The open water simulation has the same sound speed velocity with an infinite depth. The swept frequency patterns are a common result of acoustic interference patterns from a moving source in a channel, while the open water simulation contains very little of this pattern. Multi-path constructive and destructive interference is present in the shallow waveguide both in the Portage Waterway simulation and in the Portage Waterway experimental data. The experimental data also show electrical power noise present at harmonics of 60 Hz, common for working with alternating current (ac) power in a marine environment.
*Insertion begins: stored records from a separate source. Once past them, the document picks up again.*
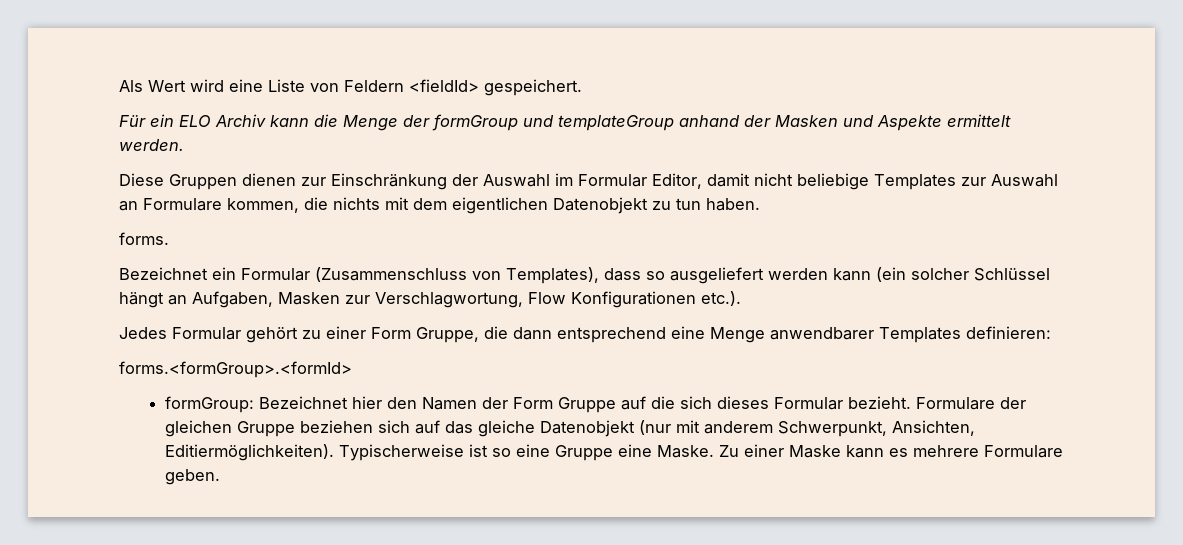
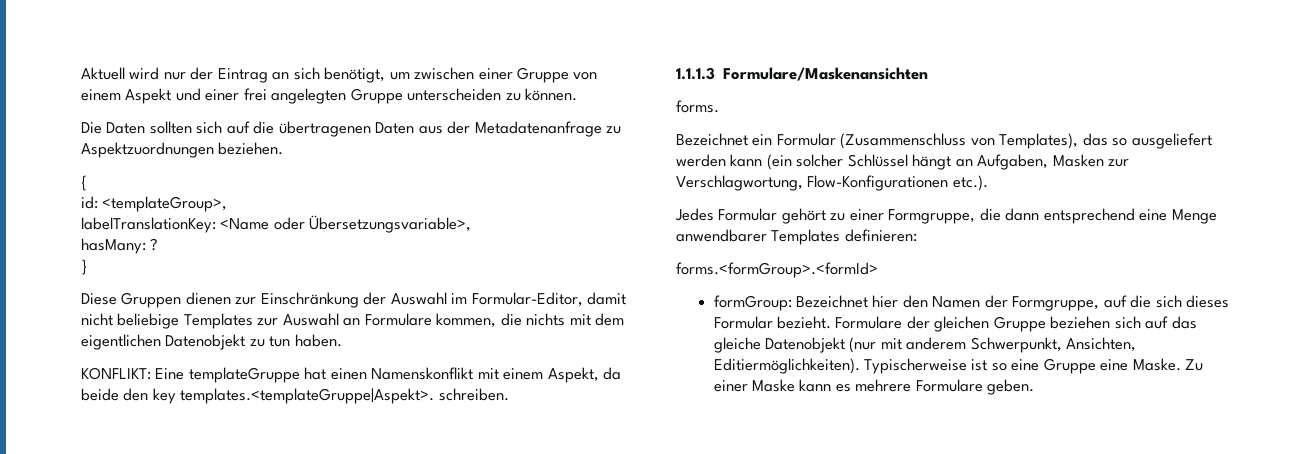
[119,79,582,96] [119,114,1011,131] [119,139,184,151] Als Wert wird eine Liste von Feldern <fieldId> gespeichert. // Für ein ELO Archiv kann die Menge der formGroup und templateGroup anhand der Masken und Aspekte ermittelt werden. -> [81,67,598,83] [81,88,578,104] [81,121,622,137] [81,142,284,158] [81,175,87,191] [81,196,228,212] [81,215,472,233] [81,238,159,254] [81,259,87,275] Aktuell wird nur der Eintrag an sich benötigt, um zwischen einer Gruppe von einem Aspekt und einer frei angelegten Gruppe unterscheiden zu können. // Die Daten sollten sich auf die übertragenen Daten aus der Metadatenanfrage zu Aspektzuordnungen beziehen. // { // id: <templateGroup>, // labelTranslationKey: <Name oder Übersetzungsvariable>, // hasMany: ? // }
[578,173,702,189] Formular Editor, -> [471,292,583,307] Formular-Editor,
(760, 204) none -> [81,367,622,383] [81,388,509,404] [676,67,929,81] // KONFLIKT: Eine templateGruppe hat einen Namenskonflikt mit einem Aspekt, da beide den key templates.<templateGruppe|Aspekt>. schreiben. // 1.1.1.3 Formulare/Maskenansichten
[604,268,641,281] dass -> [1082,133,1108,146] das
[528,291,696,308] Flow Konfigurationen -> [807,175,949,191] Flow-Konfigurationen
[371,327,479,343] Form Gruppe, -> [888,209,976,224] Formgruppe,
[513,397,617,413] Form Gruppe -> [1012,296,1100,311] Formgruppe,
## VII. CONCLUSION AND FUTURE WORK

In this paper, we compared two types of RNNs and a weighted acoustic intensity average to predict the direction-of-arrival from acoustic vector sensor data. The RNNs helped in predicting the temporal aspect of a moving acoustic source. The weighted acoustic intensity average was a good indicator to determine the benefits of using deep learning. Our real-world experiment results suggest that DNNs are a strong candidate for use for direction-of-arrival estimation in high-noise scenarios. Conversely, if the signal has a relatively high SNR—our data show that in our environment the threshold is around 25 dB SNR—linear methods, such as weighted averaging or SLPs, suffice.

These results encourage further study of the use of machine learning for localization with multiple acoustic vector sensors in difficult-to-model acoustic environments. There is also an opportunity to analyze detection and estimation tasks in near-shore ice in Houghton's surrogate Arctic environment (Penhale, 2019; Penhale *et al.*, 2018) with the neural network models. Near-shore ice has been shown to be a difficult acoustics environment (Penhale, 2019; Penhale *et al.*, 2018), and we anticipate that machine learning will show to be a good candidate for increased performance in detection and estimation tasks in this scenario. We are currently carrying out experiments to test this hypothesis. Future work will also examine advanced machine learning methods, such as other deep network architectures—long short-term memory networks (Hochreiter and Schmidhuber, 1997), transformers (Vaswani *et al.*, 2017), etc.—which will be enabled by ongoing data collects.

## ACKNOWLEDGMENT

This work was funded by the United States Naval Undersea Warfare Center and Naval Engineering Education Consortium (NEEC) (Grant No. N00174-19-1-0004) and the Office of Naval Research (ONR) (Grant No. N00014-20-1-2793). This is Contribution No. 76 of the Great Lakes Research Center at Michigan Technological University.